> [EXERCISE DETAILS]:
Everything from the line containing "- XPS 15 9570" to the last line of the entries must be reproduced exactly, and nothing outside that range.

> [DATA SUPPLIED]:
•••••

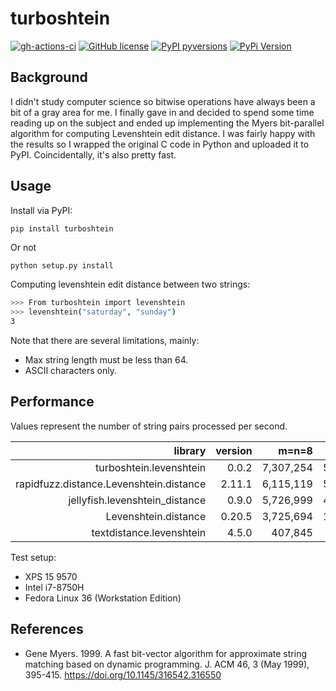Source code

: # turboshtein

[![gh-actions-ci](https://img.shields.io/github/workflow/status/nathanrooy/turboshtein/ci?style=flat-square)](https://github.com/nathanrooy/turboshtein/actions?query=workflow%3Aci)
[![GitHub license](https://img.shields.io/github/license/nathanrooy/turboshtein?style=flat-square)](https://github.com/nathanrooy/turboshtein/blob/master/LICENSE)
[![PyPI pyversions](https://img.shields.io/pypi/pyversions/turboshtein.svg?style=flat-square)](https://pypi.org/pypi/turboshtein/)
[![PyPi Version](https://img.shields.io/pypi/v/turboshtein.svg?style=flat-square)](https://pypi.org/project/turboshtein)

## Background
I didn't study computer science so bitwise operations have always been a bit of a gray area for me. I finally gave in and decided to spend some time reading up on the subject and ended up implementing the Myers bit-parallel algorithm for computing Levenshtein edit distance. I was fairly happy with the results so I wrapped the original C code in Python and uploaded it to PyPI. Coincidentally, it's also pretty fast.

## Usage
Install via PyPI:

```sh
pip install turboshtein
```

Or not
```
python setup.py install
```

Computing levenshtein edit distance between two strings:
```sh
>>> From turboshtein import levenshtein
>>> levenshtein("saturday", "sunday")
3
```

Note that there are several limitations, mainly:
- Max string length must be less than 64.
- ASCII characters only.

## Performance
Values represent the number of string pairs processed per second.

|                                 library | version |     m=n=8 |    m=n=16 |    m=n=24 |    m=n=32 |    m=n=40 |    m=n=48 |    m=n=56 |
|----------------------------------------:|--------:|----------:|----------:|----------:|----------:|----------:|----------:|----------:|
|                 turboshtein.levenshtein |   0.0.2 | 7,307,254 | 5,841,998 | 4,898,786 | 4,381,383 | 3,787,679 | 3,460,706 | 3,098,978 |
| rapidfuzz.distance.Levenshtein.distance |  2.11.1 | 6,115,119 | 5,000,410 | 4,430,285 | 3,895,723 | 3,313,308 | 3,132,127 | 2,732,176 |
|          jellyfish.levenshtein_distance |   0.9.0 | 5,726,999 | 4,930,084 | 4,329,111 | 3,814,256 | 3,119,216 | 3,090,797 | 2,727,032 |
|                    Levenshtein.distance |  0.20.5 | 3,725,694 | 1,389,628 |   710,292 |   389,632 |   249,694 |   180,106 |   131,543 |
|                textdistance.levenshtein |   4.5.0 |   407,845 |   393,642 |   371,919 |   375,995 |   374,140 |   374,889 |   359,589 |

Test setup:
- XPS 15 9570
- Intel i7-8750H
- Fedora Linux 36 (Workstation Edition)

## References
- Gene Myers. 1999. A fast bit-vector algorithm for approximate string matching based on dynamic programming. J. ACM 46, 3 (May 1999), 395-415. https://doi.org/10.1145/316542.316550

•••••

> [ANSWER SECTION]:
- XPS 15 9570
- Intel i7-8750H
- Fedora Linux 36 (Workstation Edition)

## References
- Gene Myers. 1999. A fast bit-vector algorithm for approximate string matching based on dynamic programming. J. ACM 46, 3 (May 1999), 395-415. https://doi.org/10.1145/316542.316550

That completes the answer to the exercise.